** STATED EXERCISE 1 **
In the Image Scan half-year statement, what does the decline in margin reflect?
** STATED EXERCISE 2 **
Write out the stretch of the Image Scan half-year statement from "Vince Deery, Chief" through "with market expectations.".
** STATED EXERCISE 3 **
Extend the Image Scan half-year statement, picking up after its last sentence.

** TEXT BLOCK **

◆ ◆ ◆ ◆

Vince Deery, Chief Executive Officer of Image Scan commented: “We are pleased with the financial results for the first half of the year and our operational highlights demonstrate our continued commitment to delivering high-quality products and services to our customers.

The half year performance demonstrates a substantial improvement over the same period last year with the higher levels of activity reported at the commencement of the financial period successfully converted into contracts and delivery of product to customers. The decline in margin reflects the product mix and pressures of the global economic conditions. With careful cost management and continued improved market activity and product innovation we hope to maintain the momentum to deliver a full year in line with market expectations.

◆ ◆ ◆ ◆

** SUPPLIED INFORMATION **
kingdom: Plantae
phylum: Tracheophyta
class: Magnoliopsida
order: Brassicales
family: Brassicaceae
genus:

◆ ◆ ◆ ◆

** EXERCISE OUTPUT 1 **
The product mix and pressures of the global economic conditions.

** EXERCISE OUTPUT 2 **
Vince Deery, Chief Executive Officer of Image Scan commented: “We are pleased with the financial results for the first half of the year and our operational highlights demonstrate our continued commitment to delivering high-quality products and services to our customers.

The half year performance demonstrates a substantial improvement over the same period last year with the higher levels of activity reported at the commencement of the financial period successfully converted into contracts and delivery of product to customers. The decline in margin reflects the product mix and pressures of the global economic conditions. With careful cost management and continued improved market activity and product innovation we hope to maintain the momentum to deliver a full year in line with market expectations.

** EXERCISE OUTPUT 3 **
As part of the Board’s succession plan, Dr Richard Leaver has stated his intention to resign as Vice Chairman and will leave the Board at the end of the financial year. On behalf of the Board, I would like to thank Richard, and acknowledge his dedication, support, and guidance to the Company over the years of his valuable service.”

For further information on the Company, please visit: www.ish.co.uk and for further information on its products, please visit: www.3dx-ray.com

 

Enquiries:
Image Scan Holdings plc

Vincent Deery CEO

Sarah Atwell King, CFO and Company Secretary

 

Tel: +44 (0) 1509 817 400

ir@ish.co.uk

W H Ireland – Nominated Adviser and Broker

Mike Coe/Sarah Mather (Corporate Finance)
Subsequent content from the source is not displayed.